Military communication radios typically use switched filter banks that have inherent disadvantages, such as size, weight and high-power dissipation. To alleviate these issues, a miniaturized high power tunable UHF filter uses micro-electromechanical system (MEMS) switches and lumped element components to tune from 225 to 512 MHz. The filter is configured in seven discrete steps using multiple SP4T switches to adjust the resonant frequency by selecting inductor values. The novel design approach can handle 60 W with insertion loss below 1.5 dB, which is up to 3 dB less than traditional switched filter banks that use solid-state switches. The single-resonator architecture has an ultra-small form factor of 3.4 in. x 1.6 in. x 0.7 in., which is greater than a 90 percent reduction in volume when compared to solid-state solutions.

The miniaturized UHF tunable filter bank uses MEMS switches that have inherent advantages over solid-state technologies. These switches feature lower loss, larger power input handling, greater RF linearity and reliable operation for more than 3 billion switching operations. A critical feature when comparing MEMS-based designs with solid-state technologies is the very low on resistance (Ron), which results in the lowest possible insertion loss, and an ultra-low off capacitance (Coff) that greatly reduces signal leakage. These lower parasitics offer improved “on” and “off” state operation, enabling a high Q tunable resonator with little degradation in RF performance when compared to a fixed resonator. This also offers the advantages of increased RF input power handling and minimal performance variation over the –40°C to +85°C operational temperature range.

The filter’s design topology uses four SP4T MEMS switches with discrete inductors and capacitors configured as a four-pole bandpass filter. The design can be easily scaled to increase performance further by adding more MEMS switches and components for additional filter poles and zeros without drastically changing loss or size.

This filter operates in the UHF band but is not limited to these frequencies as the MEMS switches can operate from DC to 18 GHz, allowing broader bandwidth operation. This article describes the design and performance of a UHF discrete tunable MEMS filter as compared to tradition switched filter banks.

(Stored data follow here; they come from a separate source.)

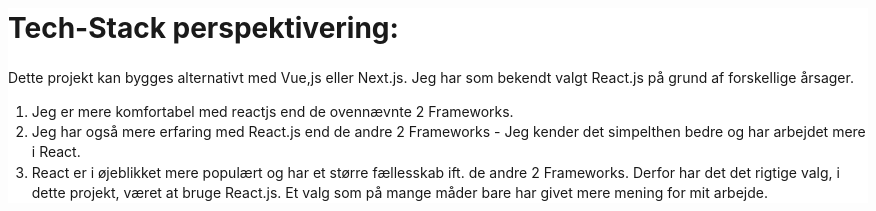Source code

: 
# Tech-Stack perspektivering:
Dette projekt kan bygges alternativt med Vue,js eller Next.js. Jeg har som bekendt valgt React.js på grund af forskellige årsager.
1. Jeg er mere komfortabel med reactjs end de ovennævnte 2 Frameworks. 
2. Jeg har også mere erfaring med React.js end de andre 2 Frameworks - Jeg kender det simpelthen bedre og har arbejdet mere i React.
3. React er i øjeblikket mere populært og har et større fællesskab ift. de andre 2 Frameworks.
Derfor har det det rigtige valg, i dette projekt, været at bruge React.js. Et valg som på mange måder bare har givet mere mening for mit arbejde.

Switched filter banks (see Figure 1a) are key building blocks of frequency selective RF and microwave portions of many systems both in the receive and transmit paths. The topology of an ‘N channel’ switched filter bank is simply N filters placed between a pair of SPNT switches. This is very effective when the number of channels, N, is small; but as N increases, complexity and size rapidly become unmanageable. Increasing insertion loss due to cascading SPNT switches causes further power dissipation as well, which can create significant thermal challenges for the entire system.

Figure 1

Figure 1 Switched filter bank (a) and tunable filter (b).

Figure 2

Figure 2 Tunable 225 to 512 MHz MEMS filter.

For larger numbers of channels, a tunable filter (see Figure 1b) may provide better performance and a more compact solution than a switched filter bank. However, traditional tunable filters based on varactor diodes have significant limitations in terms of linearity and power handling. The use of MEMS switches in the frequency selective elements offers substantial advantages. The challenges in designing a tunable filter are maintaining high Q factors, maintaining performance with high power handling and temperature variation, and ensuring filter performance is maintained over the full tuning range.

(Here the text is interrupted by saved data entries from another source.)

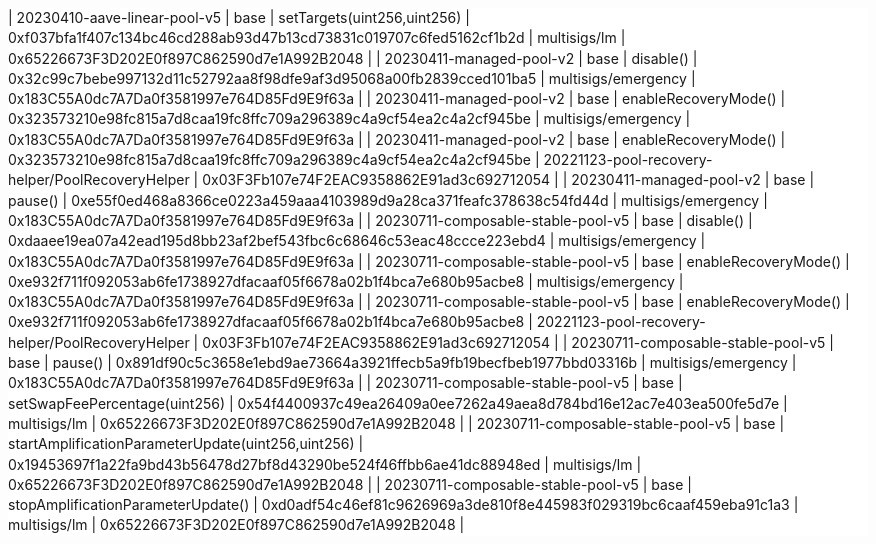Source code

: | 20230410-aave-linear-pool-v5               | base    | setTargets(uint256,uint256)                                                                                       | 0xf037bfa1f407c134bc46cd288ab93d47b13cd73831c019707c6fed5162cf1b2d | multisigs/lm                                                              | 0x65226673F3D202E0f897C862590d7e1A992B2048 |
| 20230411-managed-pool-v2                   | base    | disable()                                                                                                         | 0x32c99c7bebe997132d11c52792aa8f98dfe9af3d95068a00fb2839cced101ba5 | multisigs/emergency                                                       | 0x183C55A0dc7A7Da0f3581997e764D85Fd9E9f63a |
| 20230411-managed-pool-v2                   | base    | enableRecoveryMode()                                                                                              | 0x323573210e98fc815a7d8caa19fc8ffc709a296389c4a9cf54ea2c4a2cf945be | multisigs/emergency                                                       | 0x183C55A0dc7A7Da0f3581997e764D85Fd9E9f63a |
| 20230411-managed-pool-v2                   | base    | enableRecoveryMode()                                                                                              | 0x323573210e98fc815a7d8caa19fc8ffc709a296389c4a9cf54ea2c4a2cf945be | 20221123-pool-recovery-helper/PoolRecoveryHelper                          | 0x03F3Fb107e74F2EAC9358862E91ad3c692712054 |
| 20230411-managed-pool-v2                   | base    | pause()                                                                                                           | 0xe55f0ed468a8366ce0223a459aaa4103989d9a28ca371feafc378638c54fd44d | multisigs/emergency                                                       | 0x183C55A0dc7A7Da0f3581997e764D85Fd9E9f63a |
| 20230711-composable-stable-pool-v5         | base    | disable()                                                                                                         | 0xdaaee19ea07a42ead195d8bb23af2bef543fbc6c68646c53eac48ccce223ebd4 | multisigs/emergency                                                       | 0x183C55A0dc7A7Da0f3581997e764D85Fd9E9f63a |
| 20230711-composable-stable-pool-v5         | base    | enableRecoveryMode()                                                                                              | 0xe932f711f092053ab6fe1738927dfacaaf05f6678a02b1f4bca7e680b95acbe8 | multisigs/emergency                                                       | 0x183C55A0dc7A7Da0f3581997e764D85Fd9E9f63a |
| 20230711-composable-stable-pool-v5         | base    | enableRecoveryMode()                                                                                              | 0xe932f711f092053ab6fe1738927dfacaaf05f6678a02b1f4bca7e680b95acbe8 | 20221123-pool-recovery-helper/PoolRecoveryHelper                          | 0x03F3Fb107e74F2EAC9358862E91ad3c692712054 |
| 20230711-composable-stable-pool-v5         | base    | pause()                                                                                                           | 0x891df90c5c3658e1ebd9ae73664a3921ffecb5a9fb19becfbeb1977bbd03316b | multisigs/emergency                                                       | 0x183C55A0dc7A7Da0f3581997e764D85Fd9E9f63a |
| 20230711-composable-stable-pool-v5         | base    | setSwapFeePercentage(uint256)                                                                                     | 0x54f4400937c49ea26409a0ee7262a49aea8d784bd16e12ac7e403ea500fe5d7e | multisigs/lm                                                              | 0x65226673F3D202E0f897C862590d7e1A992B2048 |
| 20230711-composable-stable-pool-v5         | base    | startAmplificationParameterUpdate(uint256,uint256)                                                                | 0x19453697f1a22fa9bd43b56478d27bf8d43290be524f46ffbb6ae41dc88948ed | multisigs/lm                                                              | 0x65226673F3D202E0f897C862590d7e1A992B2048 |
| 20230711-composable-stable-pool-v5         | base    | stopAmplificationParameterUpdate()                                                                                | 0xd0adf54c46ef81c9626969a3de810f8e445983f029319bc6caaf459eba91c1a3 | multisigs/lm                                                              | 0x65226673F3D202E0f897C862590d7e1A992B2048 |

The tunable filter shown in Figure 2 uses four RF MEMS SP4T switches from Menlo Microsystems (MM5130) to realize a four-section filter that is tunable from 225 to 512 MHz in discrete steps. The filter measures 2.5 x 1.25 x 0.25 inches without connectors. It tunes over the frequency range in seven discrete steps, but with 4 bit binary switch control a total of 16 steps could be implemented if required.

Table 1


Table 1 shows the performance of the MEMS tunable filter compared with a typical high power switched filter bank, and Figure 3 is a picture comparing size. Key benefits are in the areas of insertion loss and size, weight and power consumption (SWaP).

Figure 3

Figure 3 Tunable MEMS Filter compared with a typical switched filter bank.